Prompt 1 — In the entries below, please swap "myFeature" for "bracketFeature" and write out again the part that opens with the first line of the entries and closes with the line containing "v(0, 711.2) *", keeping everything else the same.

[PATCH] drm/amdgpu: reset asic after system-wide suspend aborted

Christian König ckoenig.leichtzumerken at gmail.com
Thu Nov 18 14:11:54 UTC 2021


Am 18.11.21 um 15:09 schrieb Lazar, Lijo:
> On 11/18/2021 7:36 PM, Alex Deucher wrote:
>> On Thu, Nov 18, 2021 at 8:11 AM Liang, Prike <Prike.Liang at amd.com> 
>> wrote:
>>>
>>> [Public]
>>>
>>>> -----Original Message-----
>>>> From: Lazar, Lijo <Lijo.Lazar at amd.com>
>>>> Sent: Thursday, November 18, 2021 4:01 PM
>>>> To: Liang, Prike <Prike.Liang at amd.com>; amd-gfx at lists.freedesktop.org
>>>> Cc: Deucher, Alexander <Alexander.Deucher at amd.com>; Huang, Ray
>>>> <Ray.Huang at amd.com>
>>>> Subject: Re: [PATCH] drm/amdgpu: reset asic after system-wide suspend
>>>> aborted
>>>>
>>>>
>>>>
>>>> On 11/18/2021 12:32 PM, Prike Liang wrote:
>>>>> Do ASIC reset at the moment Sx suspend aborted behind of amdgpu
>>>>> suspend to keep AMDGPU in a clean reset state and that can avoid
>>>>> re-initialize device improperly error.
>>>>>
>>>>> Signed-off-by: Prike Liang <Prike.Liang at amd.com>
>>>>> ---
>>>>>    drivers/gpu/drm/amd/amdgpu/amdgpu.h        |  1 +
>>>>>    drivers/gpu/drm/amd/amdgpu/amdgpu_device.c |  4 ++++
>>>>>    drivers/gpu/drm/amd/amdgpu/amdgpu_drv.c    | 19
>>>> +++++++++++++++++++
>>>>>    3 files changed, 24 insertions(+)

Supplied information —
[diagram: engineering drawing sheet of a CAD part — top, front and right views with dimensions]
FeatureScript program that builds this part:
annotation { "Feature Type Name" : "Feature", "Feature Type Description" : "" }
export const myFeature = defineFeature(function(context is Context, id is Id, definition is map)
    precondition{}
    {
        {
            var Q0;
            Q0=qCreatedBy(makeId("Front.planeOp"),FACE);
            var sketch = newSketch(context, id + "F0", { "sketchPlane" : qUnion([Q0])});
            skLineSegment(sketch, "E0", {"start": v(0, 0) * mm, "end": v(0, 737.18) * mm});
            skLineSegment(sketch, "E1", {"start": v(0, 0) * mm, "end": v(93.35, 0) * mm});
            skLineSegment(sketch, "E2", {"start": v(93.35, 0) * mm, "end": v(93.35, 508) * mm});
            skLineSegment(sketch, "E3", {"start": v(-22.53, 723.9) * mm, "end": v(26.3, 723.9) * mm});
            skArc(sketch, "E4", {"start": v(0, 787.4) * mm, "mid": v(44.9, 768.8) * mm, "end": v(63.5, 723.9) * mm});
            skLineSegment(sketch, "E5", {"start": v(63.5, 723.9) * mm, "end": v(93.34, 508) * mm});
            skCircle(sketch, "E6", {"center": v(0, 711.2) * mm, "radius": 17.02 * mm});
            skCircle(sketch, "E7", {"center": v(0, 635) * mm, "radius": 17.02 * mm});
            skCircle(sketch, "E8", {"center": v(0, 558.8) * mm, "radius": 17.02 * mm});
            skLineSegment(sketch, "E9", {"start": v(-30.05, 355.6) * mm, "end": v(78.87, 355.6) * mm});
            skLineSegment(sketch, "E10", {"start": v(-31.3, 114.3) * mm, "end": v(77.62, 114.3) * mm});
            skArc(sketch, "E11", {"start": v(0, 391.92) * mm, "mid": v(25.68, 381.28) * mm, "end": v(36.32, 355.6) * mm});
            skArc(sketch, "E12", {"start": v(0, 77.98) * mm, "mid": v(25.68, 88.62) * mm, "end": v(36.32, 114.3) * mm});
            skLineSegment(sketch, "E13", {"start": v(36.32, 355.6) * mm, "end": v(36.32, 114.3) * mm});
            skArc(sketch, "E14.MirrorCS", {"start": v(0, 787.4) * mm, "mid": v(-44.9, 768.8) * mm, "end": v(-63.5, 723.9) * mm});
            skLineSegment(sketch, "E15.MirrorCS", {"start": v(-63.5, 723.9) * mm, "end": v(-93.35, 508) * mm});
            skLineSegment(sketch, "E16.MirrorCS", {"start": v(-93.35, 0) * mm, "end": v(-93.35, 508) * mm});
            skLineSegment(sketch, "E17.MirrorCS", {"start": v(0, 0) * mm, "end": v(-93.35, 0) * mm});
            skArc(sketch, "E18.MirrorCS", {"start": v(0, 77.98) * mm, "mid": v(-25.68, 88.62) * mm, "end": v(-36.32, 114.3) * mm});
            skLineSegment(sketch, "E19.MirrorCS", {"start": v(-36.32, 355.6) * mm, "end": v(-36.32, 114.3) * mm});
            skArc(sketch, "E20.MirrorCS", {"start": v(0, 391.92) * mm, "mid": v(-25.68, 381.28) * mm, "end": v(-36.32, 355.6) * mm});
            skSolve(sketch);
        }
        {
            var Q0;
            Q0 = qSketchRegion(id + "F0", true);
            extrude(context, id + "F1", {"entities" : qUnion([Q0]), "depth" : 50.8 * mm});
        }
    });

Prompt 2 — In the patch thread above, what reason is given for resetting the ASIC when a system-wide suspend is aborted?

Finished answer 1 —
[diagram: engineering drawing sheet of a CAD part — top, front and right views with dimensions]
FeatureScript program that builds this part:
annotation { "Feature Type Name" : "Feature", "Feature Type Description" : "" }
export const bracketFeature = defineFeature(function(context is Context, id is Id, definition is map)
    precondition{}
    {
        {
            var Q0;
            Q0=qCreatedBy(makeId("Front.planeOp"),FACE);
            var sketch = newSketch(context, id + "F0", { "sketchPlane" : qUnion([Q0])});
            skLineSegment(sketch, "E0", {"start": v(0, 0) * mm, "end": v(0, 737.18) * mm});
            skLineSegment(sketch, "E1", {"start": v(0, 0) * mm, "end": v(93.35, 0) * mm});
            skLineSegment(sketch, "E2", {"start": v(93.35, 0) * mm, "end": v(93.35, 508) * mm});
            skLineSegment(sketch, "E3", {"start": v(-22.53, 723.9) * mm, "end": v(26.3, 723.9) * mm});
            skArc(sketch, "E4", {"start": v(0, 787.4) * mm, "mid": v(44.9, 768.8) * mm, "end": v(63.5, 723.9) * mm});
            skLineSegment(sketch, "E5", {"start": v(63.5, 723.9) * mm, "end": v(93.34, 508) * mm});
            skCircle(sketch, "E6", {"center": v(0, 711.2) * mm, "radius": 17.02 * mm});

Finished answer 2 — Resetting the ASIC once an Sx suspend has been aborted keeps AMDGPU in a clean reset state. This avoids the error of re-initializing the device improperly.